Assim como manifestaram os gestores, nos chama a atenção a insistência por parte da secretaria em manter as atividades presenciais nas escolas em meio a uma pandemia, que já traz uma letalidade assustadora. Também nos impressiona a necessidade de convocar os Auxiliares de Serviços de Educação Básica, que cuidam da manutenção e limpeza das escolas e, portanto, devem realizar suas atividades em regime presencial. Esses servidores encontram-se na situação de maior vulnerabilidade porque correspondem à categoria que ganha menos, necessita de transporte coletivo (em muitos casos, utiliza mais de uma linha de ônibus) e, muito agravante, cuida de seus pais idosos ou filhos, que estão em casa por conta da pandemia.
O círculo de maldade se agrava quando as orientações da SEE determinam que, caso os trabalhadores do grupo de risco não possam exercer suas funções presencialmente, sejam afastados e cumpram a carga horária excedente em até 12 meses, caso dos efetivos, e até o final do contrato, caso dos designados. A nosso ver isso é desrespeitoso e desumano, uma vez os trabalhadores estão em casa para garantia da saúde física e mental e colaborando para uma orientação de isolamento social recomendada pela Organização Mundial de Saúde, Ministério da Saúde e Secretaria de Estado de Saúde de Minas Gerais.
De acordo com pesquisadores, para interromper o ciclo de contaminação da Covid-19, o isolamento social é o mais indicado, já que faltam tratamentos específicos, vacinas e leitos hospitalares disponíveis, no caso de um aumento considerável de contágio da doença.

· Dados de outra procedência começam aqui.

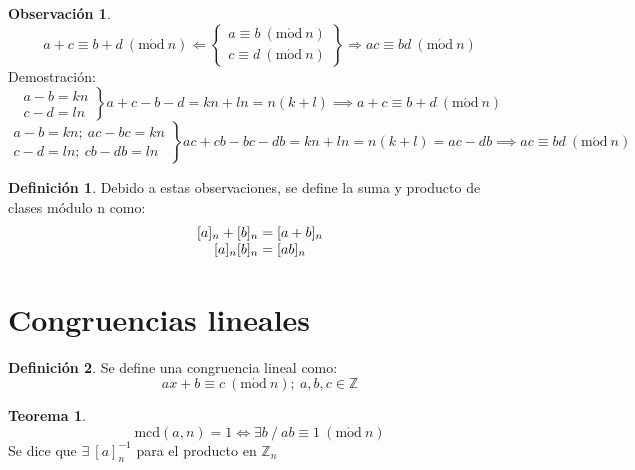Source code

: \documentclass[10pt,a4paper]{article}
\theoremstyle{definition}
\newtheorem{definition}{Definición}[section]
\newtheorem{theorem}{Teorema}[section]
\newtheorem{obs}{Observación}[section]
\newcommand{\Mod}[1]{\ (\mathrm{m\acute od}\ #1)}
\begin{document}
\begin{obs}
	\[a+c\equiv b+d\Mod{n}
	\Longleftarrow\left\{\begin{array}{c}
		a\equiv b\Mod{n}\\ 
		c\equiv d\Mod{n}
	\end{array}\right\}\Longrightarrow
	ac\equiv bd\Mod{n}\]
Demostración:
\[\left.\begin{array}{c}
	a-b = kn\\
	c-d = ln
\end{array}\right\}a+c-b-d = kn+ln = n(k+l)\implies a+c\equiv b+d\Mod{n}
\]
\[\left.\begin{array}{c}
	a-b = kn;\:ac-bc = kn\\
	c-d = ln;\:cb-db = ln
\end{array}\right\}ac+cb-bc-db = kn+ln= n(k+l) = ac-db \implies ac\equiv bd \Mod{n} \]
\end{obs}
\begin{definition}
	Debido a estas observaciones, se define la suma y producto de clases módulo n como:
\[
\begin{array}{c}
	[a]_n+[b]_n = [a+b]_n\\\relax
	[a]_n [b]_n = [ab]_n
\end{array}
\]
\end{definition}

\section{Congruencias lineales}
\begin{definition} Se define una congruencia lineal como:
	\[ax+b\equiv c \Mod{n};\: a,b,c\in\mathbb{Z}\]
\end{definition}
\begin{theorem}
	\[\text{mcd}(a,n) = 1 \iff \exists b\:/\:ab\equiv 1\Mod{n}\]
	Se dice que $\exists\:[a]_n^{-1}$ para el producto en $\mathbb{Z}_n$
\end{theorem}
\end{document}
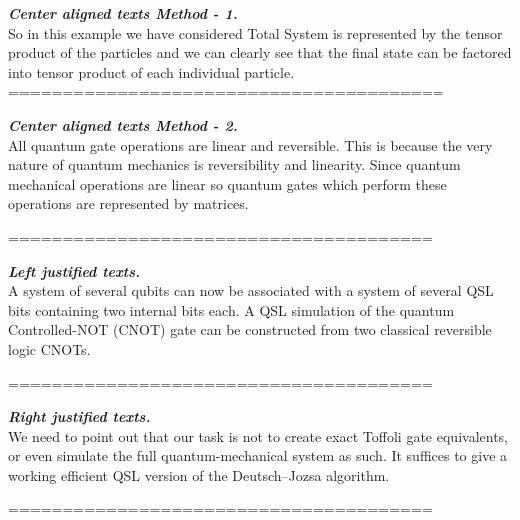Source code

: \documentclass{article}
\begin{document}
	
	\centering					%
	\textbf{\textit{Center aligned texts Method - 1.}} \\
	
	So in this example we have considered Total System is represented by the tensor product of the particles and we can clearly see that the final state can be factored	into tensor product of each individual particle.
	========================================
	
	\begin{center}
		
	\textbf{\textit{Center aligned texts Method - 2.}} \\
	
	All quantum gate operations are linear and reversible. This is because the very nature of quantum mechanics is reversibility and linearity. Since quantum mechanical operations are linear so quantum gates which perform these operations are represented by matrices.
	
	\end{center}
	=======================================
					
	\begin{flushleft}
		
		\textbf{\textit{Left justified texts.}}\\
		
		A system of several qubits can now be associated with a system of several QSL bits containing two internal bits each. A QSL simulation of the quantum Controlled-NOT (CNOT) gate can be constructed from two classical reversible logic CNOTs.
		
	\end{flushleft}
	=======================================
	
	\begin{flushright}
		
		\textbf{\textit{Right justified texts.}}\\
		
		We need to point out that our task is not to create exact Toffoli gate equivalents, or even simulate the full quantum-mechanical system as such. It suffices to give a working efficient QSL version of the Deutsch–Jozsa algorithm.
		
	\end{flushright}
	=======================================
	
\end{document}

Dessa maneira, convocar os servidores significa ir na contramão do que defendem os especialistas em saúde pública e infectologistas.

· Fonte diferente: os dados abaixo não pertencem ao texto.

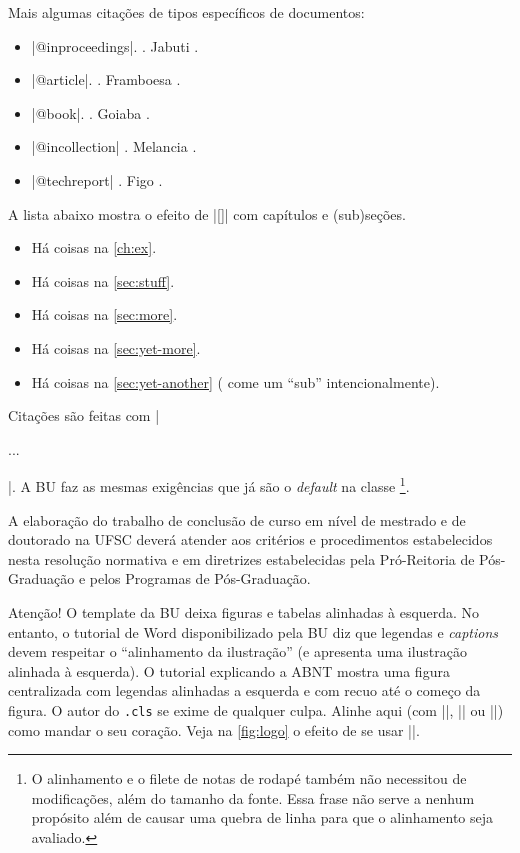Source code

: \documentclass[embeddedlogo]{../ufsc-thesis-rn46-2019}
\begin{document}
Mais algumas citações de tipos específicos de documentos:
\begin{itemize}
\item \mt|@inproceedings|. . Jabuti
  \cite{Ullman1989magic}.
\item \mt|@article|. . Framboesa \cite{Distefano2019}.
\item \mt|@book|. . Goiaba \cite{Abiteboul1995}.
\item \mt|@incollection| . Melancia \cite{Forgy1989}.
\item \mt|@techreport| . Figo \cite{rdf11}.
\end{itemize}

A lista abaixo mostra o efeito de \mt|\autoref{}| com capítulos e (sub)seções.

\begin{itemize}
\item Há coisas na \autoref{ch:ex}.
\item Há coisas na \autoref{sec:stuff}.
\item Há coisas na \autoref{sec:more}.
\item Há coisas na \autoref{sec:yet-more}.
\item Há coisas na \autoref{sec:yet-another} (\abnTeX{} come um ``sub'' intencionalmente). 
\end{itemize}

Citações são feitas com \mt|\begin{citacao}...\end{citacao}|. A BU faz
as mesmas exigências que já são o \textit{default} na classe
\abnTeX\footnote{O alinhamento e o filete de notas de rodapé também
não necessitou de modificações, além do tamanho da fonte. Essa frase
não serve a nenhum propósito além de causar uma quebra de linha para
que o alinhamento seja avaliado.}.

\begin{citacao}
  A elaboração do trabalho de conclusão de curso em nível de mestrado
  e de doutorado na UFSC deverá atender aos critérios e procedimentos
  estabelecidos nesta resolução normativa e em diretrizes
  estabelecidas pela Pró-Reitoria de Pós-Graduação e pelos Programas
  de Pós-Graduação.
\end{citacao}

Atenção! O template da BU deixa figuras e tabelas alinhadas à esquerda. No
entanto, o tutorial de Word disponibilizado pela BU diz que legendas e
\emph{captions} devem respeitar o ``alinhamento da ilustração'' (e apresenta
uma ilustração alinhada à esquerda). O tutorial explicando a ABNT mostra uma
figura centralizada com legendas alinhadas a esquerda e com recuo até o começo
da figura. O autor do \texttt{.cls} se exime de qualquer culpa. Alinhe aqui
(com \mt|\centering|, \mt|\flushright| ou \mt|\flushleft|) como mandar o seu
coração. Veja na \autoref{fig:logo} o efeito de se usar \mt|\centering|.
\end{document}
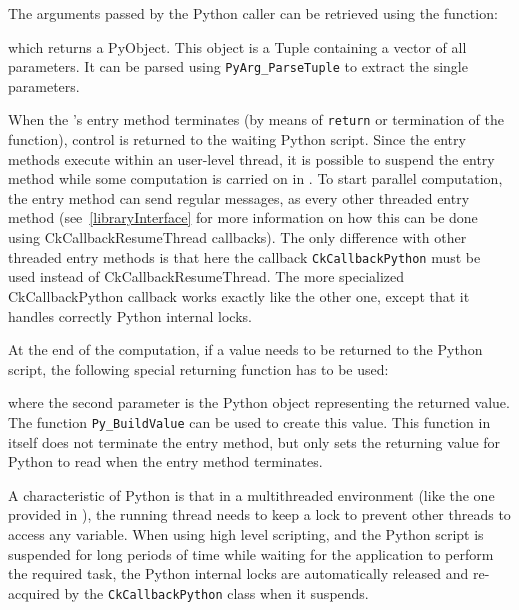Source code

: The arguments passed by the Python caller can be retrieved using the function:


which returns a PyObject. This object is a Tuple containing a vector of all
parameters. It can be parsed using \texttt{PyArg\_ParseTuple} to extract the
single parameters.

When the \charmpp's entry method terminates (by means of \texttt{return} or
termination of the function), control is returned to the waiting Python script.
Since the  entry methods execute within an user-level thread, it is
possible to suspend the entry method while some computation is carried on in
\charmpp. To start parallel computation, the entry method can send regular messages,
as every other threaded entry method (see~\ref{libraryInterface} for more
information on how this can be done using CkCallbackResumeThread callbacks). The
only difference with other threaded entry methods is that here the callback
\texttt{CkCallbackPython} must be used instead of CkCallbackResumeThread. The
more specialized CkCallbackPython callback works exactly like the other one,
except that it handles correctly Python internal locks.

At the end of the computation, if a value needs to be returned to the Python script,
the following special returning function has to be used:


where the second parameter is the Python object representing the returned value.
The function \texttt{Py\_BuildValue} can be used to create this value. This
function in itself does not terminate the entry method, but only sets the
returning value for Python to read when the entry method terminates.

A characteristic of Python is that in a multithreaded environment (like the one
provided in \charmpp{}), the running thread needs to keep a lock to prevent
other threads to access any variable. When using high level scripting, and the
Python script is suspended for long periods of time while waiting for the
\charmpp{} application to perform the required task, the Python internal locks
are automatically released and re-acquired by the \texttt{CkCallbackPython}
class when it suspends.



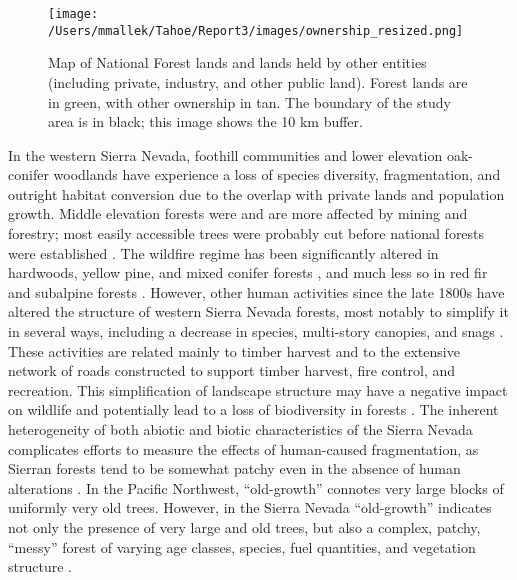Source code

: \begin{figure}[!htbp]
\centering
\texttt{[image: /Users/mmallek/Tahoe/Report3/images/ownership\_resized.png]}
\caption{Map of National Forest lands and lands held by other entities (including private, industry, and other public land). Forest lands are in green, with other ownership in tan. The boundary of the study area is in black; this image shows the 10 km buffer.} 
\label{ownership}
\end{figure}

In the western Sierra Nevada, foothill communities and lower elevation oak-conifer woodlands have experience a loss of species diversity, fragmentation, and outright habitat conversion due to the overlap with private lands and population growth. Middle elevation forests were and are more affected by mining and forestry; most easily accessible trees were probably cut before national forests were established \citep{SNEP1996}. The wildfire regime has been significantly altered in hardwoods, yellow pine, and mixed conifer forests \citep{Merriam2013,Safford2013}, and much less so in red fir and subalpine forests \citep{Meyer2013,Meyer2013a}. However, other human activities since the late 1800s have altered the structure of western Sierra Nevada forests, most notably to simplify it in several ways, including a decrease in species, multi-story canopies, and snags \citep{SNEP1996}. These activities are related mainly to timber harvest and to the extensive network of roads constructed to support timber harvest, fire control, and recreation. This simplification of landscape structure may have a negative impact on wildlife and potentially lead to a loss of biodiversity in forests \citep{Thompson2003,Manley2004,Hunter2011}. The inherent heterogeneity of both abiotic and biotic characteristics of the Sierra Nevada complicates efforts to measure the effects of human-caused fragmentation, as Sierran forests tend to be somewhat patchy even in the absence of human alterations \citep{Franklin1996}. In the Pacific Northwest, ``old-growth'' connotes very large blocks of uniformly very old trees. However, in the Sierra Nevada ``old-growth'' indicates not only the presence of very large and old trees, but also a complex, patchy, ``messy'' forest of varying age classes, species, fuel quantities, and vegetation structure \citep{SNEP1996}.

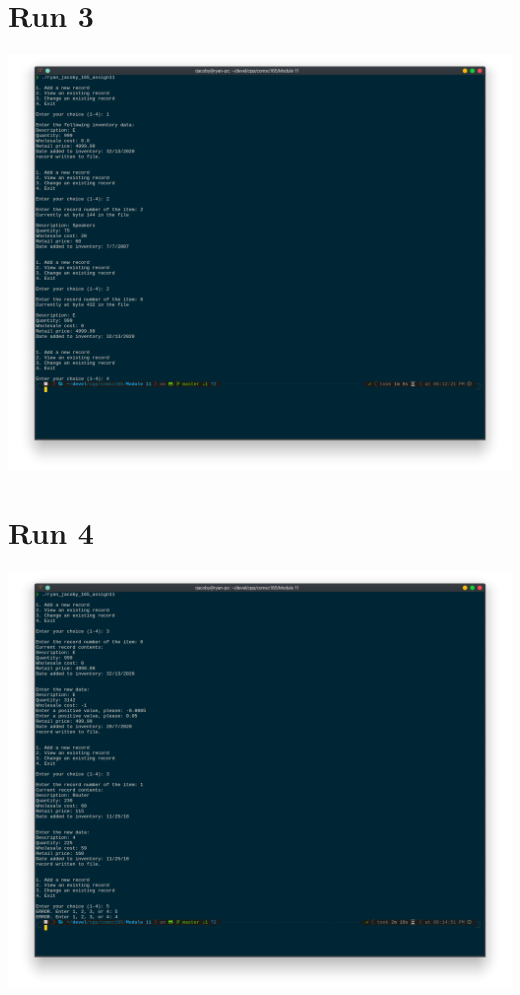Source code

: \documentclass[letterpaper, 11pt]{article}
\begin{document}
\section*{Run 3}
\includegraphics[scale=0.5]{run3.png}

\section*{Run 4}
\includegraphics[scale=0.5]{run4.png}
\end{document}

Vale reforçar que os salários dos trabalhadores da educação em Minas Gerais estão sendo pagos atrasados e por parcelas, sendo que parte dos servidores, principalmente os Diretores, não receberam ainda seu 13º salário de 2019 e o governador não sabe dizer se terá arrecadação suficiente para o cumprimento da folha de pagamento em maio.
Por tudo isso, colocamo-nos em defesa pela vida e repudiamos qualquer ação vinda da Secretaria de Estado de Educação que possa provocar a quebra do isolamento social. Defendemos que se tenha diálogo com os trabalhadores a partir de todas as categorias e que não se ignore os anseios de todos pela dignidade, segurança e valorização dos trabalhadores!